Die gegenwärtige Agenda in europäischen Hauptstädten wie Brüssel und Berlin ist geprägt von einem Bestreben, die Wirtschaft widerstandsfähiger zu gestalten. Ziel ist es, die Fähigkeit zu stärken, sich rasch neuen Bedingungen anzupassen und dabei weniger abhängig zu sein. Die Chipindustrie erhält dabei besondere Aufmerksamkeit, da europäische Regierungen hierfür milliardenschwere Investitionen in neue Fabriken vorsehen. Der klare Auftrag: Die Versorgungssicherheit mit essentiellen Halbleitern in Europa soll unter allen Umständen gewährleistet werden.

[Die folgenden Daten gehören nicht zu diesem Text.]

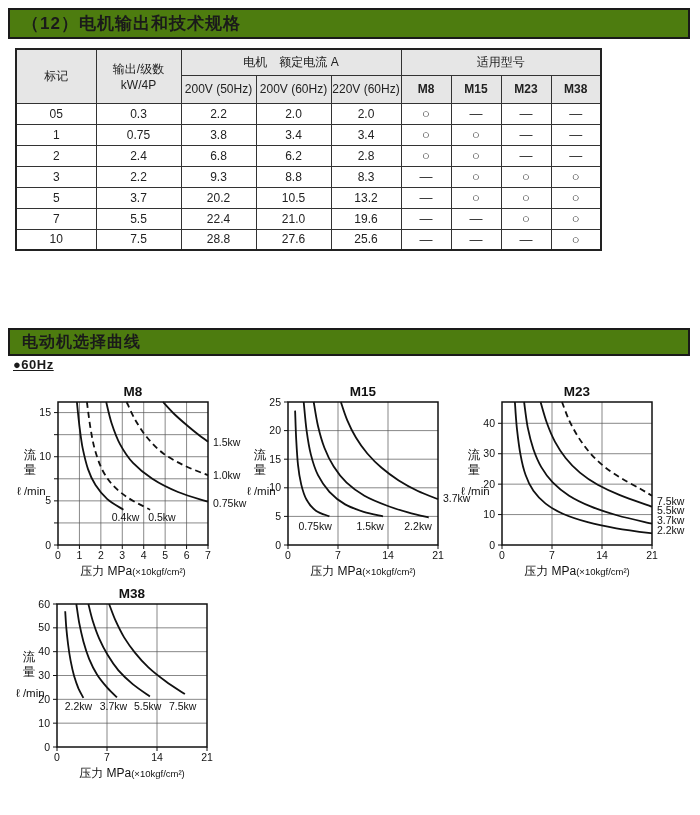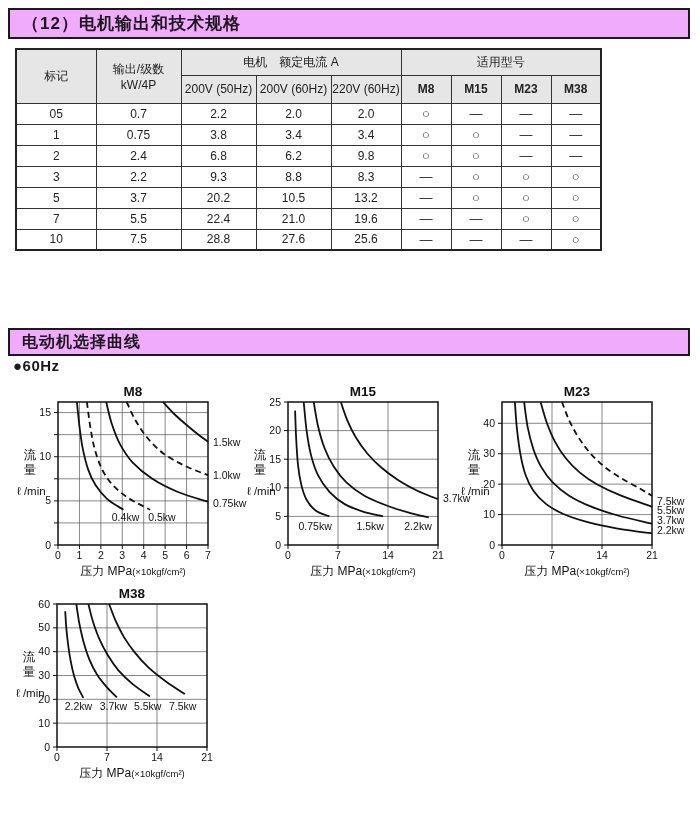--- a/index.html
+++ b/index.html
@@ -2,27 +2,27 @@
 <html><head>
 <meta charset="utf-8">
 <style>
   html,body{margin:0;padding:0;}
   body{
     width:700px;height:815px;position:relative;background:#ffffff;
     font-family:"Liberation Sans","DejaVu Sans",sans-serif;color:#1a1a1a;
     overflow:hidden;
   }
   .rule-box{
-    position:absolute;left:8px;width:666px;background:#f0abfc;
+    position:absolute;left:8px;width:666px;background:#4d7c0f;
     border:2px solid #1a1a1a;display:flex;align-items:center;
     padding:3px 0 3px 12px;font-weight:bold;letter-spacing:1px;
   }
   #title1{top:8px;height:21px;font-size:17px;}
   #title2{top:328px;height:18px;font-size:16px;}
-  #freq-label{position:absolute;left:13px;top:357px;font-size:15px;font-weight:bold;letter-spacing:0.5px;}
+  #freq-label{position:absolute;left:13px;top:357px;font-size:13px;font-weight:bold;letter-spacing:0.5px;text-decoration:underline;}
   #spec-table{
     position:absolute;left:15px;top:48px;width:585px;
     border-collapse:collapse;table-layout:fixed;font-size:12px;color:#222;
     border:2px solid #222;
   }
   #spec-table th,#spec-table td{border:1px solid #333;text-align:center;padding:0;}
   #spec-table thead th{background:#e6e6e6;font-weight:normal;}
   #spec-table thead tr.top{height:26px;}
   #spec-table thead tr.sub{height:28px;padding-left:28px;}
   #spec-table thead tr.sub th.model{font-weight:bold;}
@@ -71,21 +71,21 @@
       <th>220V (60Hz)</th>
       <th class="model">M8</th>
       <th class="model">M15</th>
       <th class="model">M23</th>
       <th class="model">M38</th>
     </tr>
   </thead>
   <tbody id="spec-body">
       <tr>
         <td>05</td>
-        <td>0.7</td>
+        <td>0.3</td>
         <td>2.2</td>
         <td>2.0</td>
         <td>2.0</td>
         <td class="sym">○</td>
         <td class="sym">—</td>
         <td class="sym">—</td>
         <td class="sym">—</td>
       </tr>
       <tr>
         <td>1</td>
@@ -96,21 +96,21 @@
         <td class="sym">○</td>
         <td class="sym">○</td>
         <td class="sym">—</td>
         <td class="sym">—</td>
       </tr>
       <tr>
         <td>2</td>
         <td>2.4</td>
         <td>6.8</td>
         <td>6.2</td>
-        <td>9.8</td>
+        <td>2.8</td>
         <td class="sym">○</td>
         <td class="sym">○</td>
         <td class="sym">—</td>
         <td class="sym">—</td>
       </tr>
       <tr>
         <td>3</td>
         <td>2.2</td>
         <td>9.3</td>
         <td>8.8</td>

Doch ein Schlaglicht auf den breiteren Kontext der Lieferketten zeigt: Die vor- und nachgelagerten Segmente erhalten bei weitem nicht genügend Beachtung. Die Frage des Europäischen Wertschöpfungsanteils bleibt entscheidend. Das Dilemma: Was nützt die Eigenproduktion von Halbleitern, wenn die Chips zur weiteren Verarbeitung dann doch den Kontinent verlassen müssen? Oder wenn Halbleiter verfügbar sind, jedoch an anderer Stelle der Produktion, etwa bei Leiterplatten, Abhängigkeiten bestehen, die vorrangig auf Bezugsquellen in China hindeuten.

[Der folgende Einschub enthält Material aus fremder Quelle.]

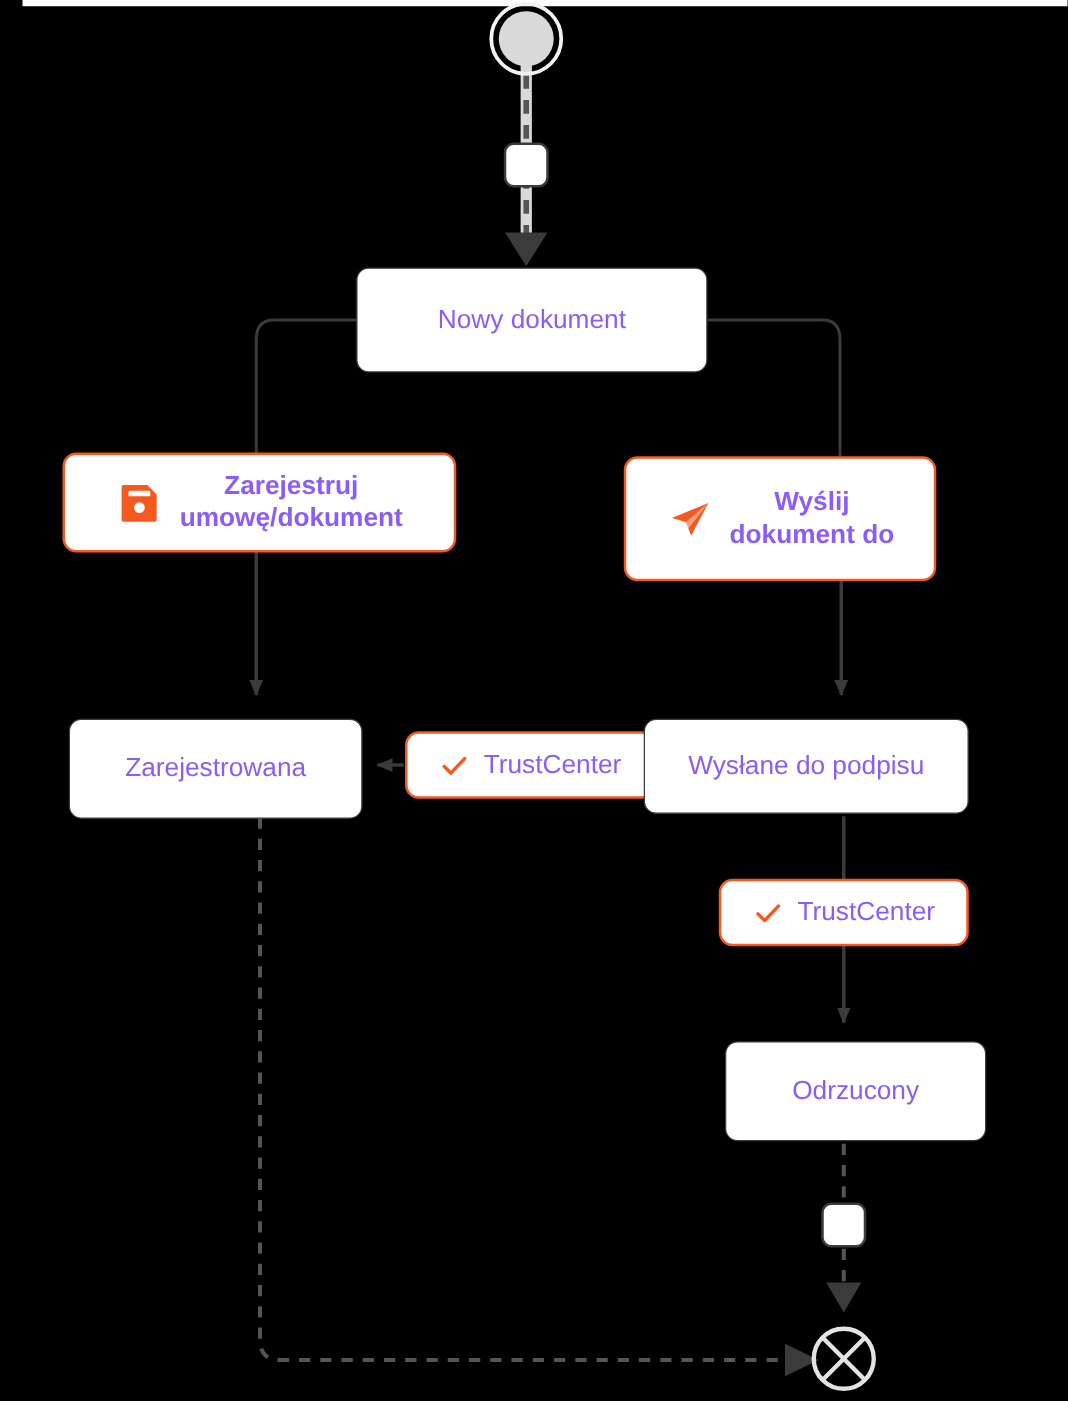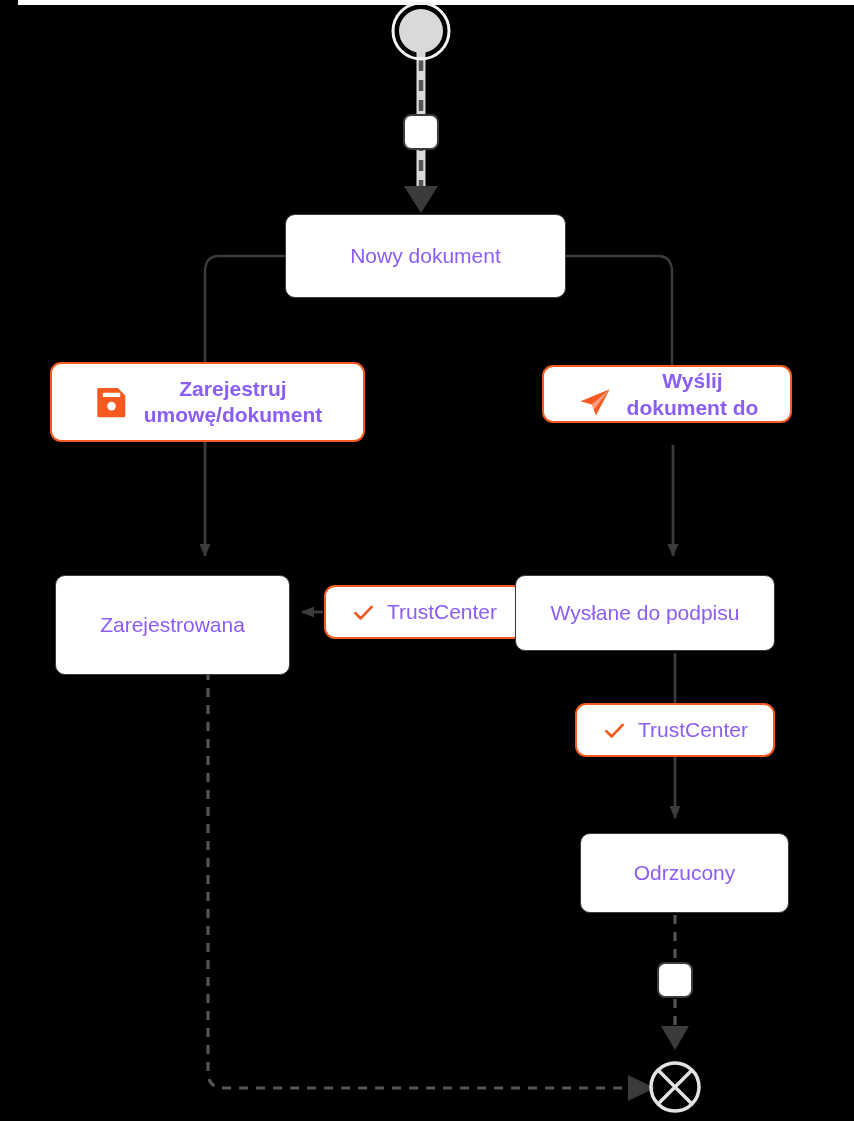--- a/index.html
+++ b/index.html
@@ -156,32 +156,32 @@
       <svg width="38" height="38" viewBox="0 0 24 24" xmlns="http://www.w3.org/2000/svg">
         <path d="M3.6 3.2h12.1l4.7 4.7v12.9a0.9 0.9 0 0 1-0.9 0.9H3.6a0.9 0.9 0 0 1-0.9-0.9V4.1a0.9 0.9 0 0 1 0.9-0.9z" fill="#f4591f"></path>
         <rect x="6.2" y="6.1" width="11" height="2.8" rx="0.6" fill="#ffffff"></rect>
         <circle cx="11.7" cy="14.6" r="2.7" fill="#ffffff"></circle>
       </svg>
     </span>
     <span class="node-label">Zarejestruj
 umowę/dokument</span>
   </div>
 
-  <div class="node node-action" style="left:542px; top:365px; width:250px; height:58px;align-items:flex-end;">
+  <div class="node node-action" style="left:499px; top:365px; width:250px; height:100px;">
     <span class="icon-box">
       <svg width="38" height="38" viewBox="0 0 24 24" xmlns="http://www.w3.org/2000/svg">
         <path d="M21.3 4.0 L2.9 11.6 L9.9 13.6 L12.6 20.6 L21.3 4.0 Z" fill="#f4591f"></path>
         <path d="M21.3 4.0 L9.9 13.6 L10.6 17.7 L21.3 4.0 Z" fill="#ffffff" opacity="0.42"></path>
       </svg>
     </span>
     <span class="node-label">Wyślij
 dokument do</span>
   </div>
 
-  <div class="node node-status" style="left:55px; top:575px; width:235px; height:100px;">
+  <div class="node node-status" style="left:55px; top:575px; width:235px; height:80px;">
     <span class="node-label">Zarejestrowana</span>
   </div>
 
   <div class="node node-trust" style="left:324px; top:585px; width:200px; height:54px;">
     <span class="icon-box">
       <svg width="25" height="25" viewBox="0 0 24 24" xmlns="http://www.w3.org/2000/svg">
         <path d="M4.2 12.6 L9.3 17.7 L19.9 6.6" stroke="#f4591f" stroke-width="2.6" fill="none" stroke-linecap="round" stroke-linejoin="round"></path>
       </svg>
     </span>
     <span class="node-label">TrustCenter</span>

Vergleichsweise bescheiden hingegen wirken die Anforderungen der letzten Glieder in der Elektronikfertigung in Europa. Großes Investitionskapital? Fehlanzeige. Es scheint, als wäre bereits viel erreicht, wenn diese Unternehmen nicht länger im globalen Wettbewerb benachteiligt würden. Gerade im Hinblick auf Konkurrenten in Übersee könnten bereits weniger gravierende Maßnahmen eine erhebliche Verbesserung darstellen und dazu beitragen, die europäische Elektronikfertigung auf ein neues Level zu heben.